The global airline industry expects to make more money than ever this year. The International Air Transport Association, a trade group for the world’s airlines, announced Monday at its annual meeting in Miami that global airlines could expect profits of $29.3 billion in 2015, a 17 percent increase from the previously forecast $25 billion.

That figure is nearly double 2014’s net profits of $16.4 billion, and more than half ($15.7 billion) will go to airlines based in North America, IATA reports.

“For the airline business, 2015 is turning out to be a positive year. Since the tragic events of September 2001, the global airline industry has transformed itself with major gains in efficiency. This is clearly evident in the expected record-high passenger load factor of 80.2% for this year. The result is a hard-earned 4% average net profit margin. On average, airlines will retain $8.27 for every passenger carried,” said IATA CEO Tony Tyler in a statement.

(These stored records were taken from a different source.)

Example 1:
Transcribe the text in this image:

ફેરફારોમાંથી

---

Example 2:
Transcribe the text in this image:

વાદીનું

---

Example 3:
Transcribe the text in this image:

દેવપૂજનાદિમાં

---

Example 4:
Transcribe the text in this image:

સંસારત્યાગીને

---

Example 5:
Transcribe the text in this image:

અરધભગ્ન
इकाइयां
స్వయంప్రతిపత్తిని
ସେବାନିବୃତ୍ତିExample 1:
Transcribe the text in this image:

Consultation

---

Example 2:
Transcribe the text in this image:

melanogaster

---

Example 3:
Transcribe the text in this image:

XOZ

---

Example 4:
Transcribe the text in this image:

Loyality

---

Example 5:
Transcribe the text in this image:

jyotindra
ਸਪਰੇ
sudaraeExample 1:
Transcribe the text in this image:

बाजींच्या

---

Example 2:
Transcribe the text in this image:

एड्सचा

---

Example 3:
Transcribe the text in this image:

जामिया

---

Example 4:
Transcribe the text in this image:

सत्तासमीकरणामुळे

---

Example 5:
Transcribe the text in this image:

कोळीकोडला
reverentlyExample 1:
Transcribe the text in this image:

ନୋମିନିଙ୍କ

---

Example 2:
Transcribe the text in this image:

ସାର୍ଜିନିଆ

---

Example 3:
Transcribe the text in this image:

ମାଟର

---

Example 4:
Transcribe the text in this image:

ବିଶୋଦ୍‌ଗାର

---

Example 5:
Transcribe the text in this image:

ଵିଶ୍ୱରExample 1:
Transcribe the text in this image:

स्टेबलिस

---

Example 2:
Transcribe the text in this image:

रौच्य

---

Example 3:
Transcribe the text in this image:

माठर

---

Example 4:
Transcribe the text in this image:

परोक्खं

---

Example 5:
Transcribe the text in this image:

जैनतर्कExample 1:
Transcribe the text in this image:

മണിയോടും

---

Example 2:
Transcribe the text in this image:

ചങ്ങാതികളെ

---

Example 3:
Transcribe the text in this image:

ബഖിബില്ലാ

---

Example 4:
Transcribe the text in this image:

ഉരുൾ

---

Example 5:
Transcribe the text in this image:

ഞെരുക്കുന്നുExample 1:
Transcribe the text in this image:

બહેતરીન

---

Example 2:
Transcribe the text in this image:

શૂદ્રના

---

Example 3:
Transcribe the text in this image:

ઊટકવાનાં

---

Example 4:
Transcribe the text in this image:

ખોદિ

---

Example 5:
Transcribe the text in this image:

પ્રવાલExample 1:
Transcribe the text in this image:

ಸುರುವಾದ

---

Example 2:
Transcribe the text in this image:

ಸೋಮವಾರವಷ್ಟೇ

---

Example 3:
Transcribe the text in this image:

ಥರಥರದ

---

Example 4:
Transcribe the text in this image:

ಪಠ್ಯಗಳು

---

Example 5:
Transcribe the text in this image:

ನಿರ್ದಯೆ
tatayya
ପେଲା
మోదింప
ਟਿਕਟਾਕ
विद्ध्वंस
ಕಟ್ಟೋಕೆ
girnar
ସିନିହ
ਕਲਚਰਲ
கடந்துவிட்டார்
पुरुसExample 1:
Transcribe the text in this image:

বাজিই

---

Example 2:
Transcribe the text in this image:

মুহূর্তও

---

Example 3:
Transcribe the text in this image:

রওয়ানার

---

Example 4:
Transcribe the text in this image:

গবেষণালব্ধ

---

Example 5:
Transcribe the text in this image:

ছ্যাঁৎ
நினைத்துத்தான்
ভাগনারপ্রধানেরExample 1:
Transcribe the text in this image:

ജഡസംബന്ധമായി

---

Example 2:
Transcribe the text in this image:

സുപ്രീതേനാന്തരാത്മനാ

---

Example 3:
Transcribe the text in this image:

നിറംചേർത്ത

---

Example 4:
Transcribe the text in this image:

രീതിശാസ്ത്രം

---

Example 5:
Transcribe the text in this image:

The main reason for the airline windfall is a significantly drop in the price of jet fuel, which represents about 28 percent of the airline industry’s operating costs. (The 2015 outlook is based on the crude oil price of $65/barrel; in 2014 the price was $101.14/barrel.)

At the same time, passenger demand continues to increase, and planes are fuller than ever. IATA expects passenger traffic to grow by 6.7 percent in 2015, with total passengers taking flight exceeding 3.5 billion for the year.

But, added Tyler, “The industry’s fortunes are far from uniform. Many airlines still face huge challenges.” Average airlines not based in the U.S. are “still struggling with returns below the cost of capital and a significant debt burden,” said IATA in a statement.